Exercise requirements = Write out the passage of the commentary on Mal and the Grech email affair from "Mal knew all" to "is now toast.".

Document text =

——

Mal knew all this but without asking anyone else in his Party apart from, it would seem, Senator Abetz, he hurtled full length into the fray and asked questions he didn’t know the answer to. The fur flew, but only Might Mal is the one with nursing the bald spots because now the whole country knows it was bollocks, and that Mal is the kind of boofhead who will happily kick a clinically depressed and chronically ill man to the kerb via the wheels of the No. 46 to Bondi without a second thought, and so is it is that Mal is now toast.

Of course, Mighty Mal will tell you that he made up nothing, that he was sucked in by a, ahem, 'whistleblower' – one can always trust a conservative to twist a definition – eager to ingratiate himself with the New Order, that said 'whistleblower' had a 'legitimate complaint' and that, well, said whistleblower pwomised that the email was legitimate, really truly-ruly, double-dinks an' everyfing!

But this puts Mal in the uncomfortable position of being either a liar or an idiot, a unusual dilemma for him compounded by the fact he is trying to convince all and sundry of the latter when he has spent a lifetime convincing all comers of his superior intellect. Like all conservatives caught out being dishonest and/or stupid he is playing the victim card, saying that it was nothing to do with him, much, and that the buck stops over there in the psychiatric ward of the Canberra Hospital where Godwin Grech has been rubber-roomed for the duration.

What this petty little contretemps demonstrates is Mal''s monumental ego and lack of judgement. Either he lashed up the email and senate estimates committee script with Grech, Abetz and our old friend 'plausible deniability', or knocked up the senate estimates committee script with Grech and Abetz after he gratefully received Grech's email without too much questioning. Surely, as a barrister, he should know that fabricating evidence is not world's best practice? Does he think that the standard of evidence is lower for the senate, the parliament and the public at large?

Or is this business as usual? Does this kind of sleight of hand go on in the court system all the time? At,best, at the very best, Mighty Mal is guilty of rank opportunism and gullibility, that he wanted to believe that the email was genuine so much that he took Grech at his somewhat shaky word. After all, Grech had been supplying the Liberals with information for years, so why question him now?

Mal may hang on for a while as he is not given to hearing the word ‘No’ and will fight to the death until he wins, or gets bored and moves on – Mal always gets bored and finds something else to do – but right at the moment the future is not looking too chipper. Mighty Mal was always a bit of a risk for a divided and confused Liberal Party – way too wet for some, way too Mal for others – and it looks like they were right. Bull by name and nature he has rampaged through the China shop of political convention using a toxic brew of near complete inexperience and towering arrogance, but it looks like the old lags of the Libs have had enough – the phones, apparently, are ringing.

——

Source data
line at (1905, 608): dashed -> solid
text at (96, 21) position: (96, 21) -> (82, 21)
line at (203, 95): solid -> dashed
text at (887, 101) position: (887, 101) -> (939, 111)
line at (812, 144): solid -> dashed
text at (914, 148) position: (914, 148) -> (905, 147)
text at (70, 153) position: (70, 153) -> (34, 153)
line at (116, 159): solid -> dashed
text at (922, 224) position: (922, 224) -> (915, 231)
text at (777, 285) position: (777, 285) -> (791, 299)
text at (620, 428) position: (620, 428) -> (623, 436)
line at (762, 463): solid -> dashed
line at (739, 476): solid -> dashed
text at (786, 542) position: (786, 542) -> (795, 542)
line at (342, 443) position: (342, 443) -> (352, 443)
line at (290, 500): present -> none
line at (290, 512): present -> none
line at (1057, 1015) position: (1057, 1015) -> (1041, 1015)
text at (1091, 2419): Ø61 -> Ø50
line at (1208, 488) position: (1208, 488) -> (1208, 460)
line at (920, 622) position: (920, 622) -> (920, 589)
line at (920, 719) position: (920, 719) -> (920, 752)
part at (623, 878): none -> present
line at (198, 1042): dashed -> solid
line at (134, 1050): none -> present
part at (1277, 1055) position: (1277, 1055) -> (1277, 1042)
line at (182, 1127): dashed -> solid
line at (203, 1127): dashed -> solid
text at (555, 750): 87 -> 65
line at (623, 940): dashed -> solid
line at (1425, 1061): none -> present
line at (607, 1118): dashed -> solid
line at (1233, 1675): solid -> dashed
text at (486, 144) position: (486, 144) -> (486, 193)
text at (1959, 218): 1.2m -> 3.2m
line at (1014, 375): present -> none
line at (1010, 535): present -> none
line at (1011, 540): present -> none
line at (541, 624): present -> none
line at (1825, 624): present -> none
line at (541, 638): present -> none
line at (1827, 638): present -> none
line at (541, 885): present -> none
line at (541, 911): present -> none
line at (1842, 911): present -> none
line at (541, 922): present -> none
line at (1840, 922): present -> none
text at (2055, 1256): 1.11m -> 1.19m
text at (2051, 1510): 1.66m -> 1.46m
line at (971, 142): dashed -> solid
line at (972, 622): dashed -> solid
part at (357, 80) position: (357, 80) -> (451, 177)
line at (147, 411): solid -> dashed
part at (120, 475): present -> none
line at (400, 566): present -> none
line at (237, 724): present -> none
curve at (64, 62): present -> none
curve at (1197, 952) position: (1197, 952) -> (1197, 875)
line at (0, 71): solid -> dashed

——

Task output =
Mal knew all this but without asking anyone else in his Party apart from, it would seem, Senator Abetz, he hurtled full length into the fray and asked questions he didn’t know the answer to. The fur flew, but only Might Mal is the one with nursing the bald spots because now the whole country knows it was bollocks, and that Mal is the kind of boofhead who will happily kick a clinically depressed and chronically ill man to the kerb via the wheels of the No. 46 to Bondi without a second thought, and so is it is that Mal is now toast.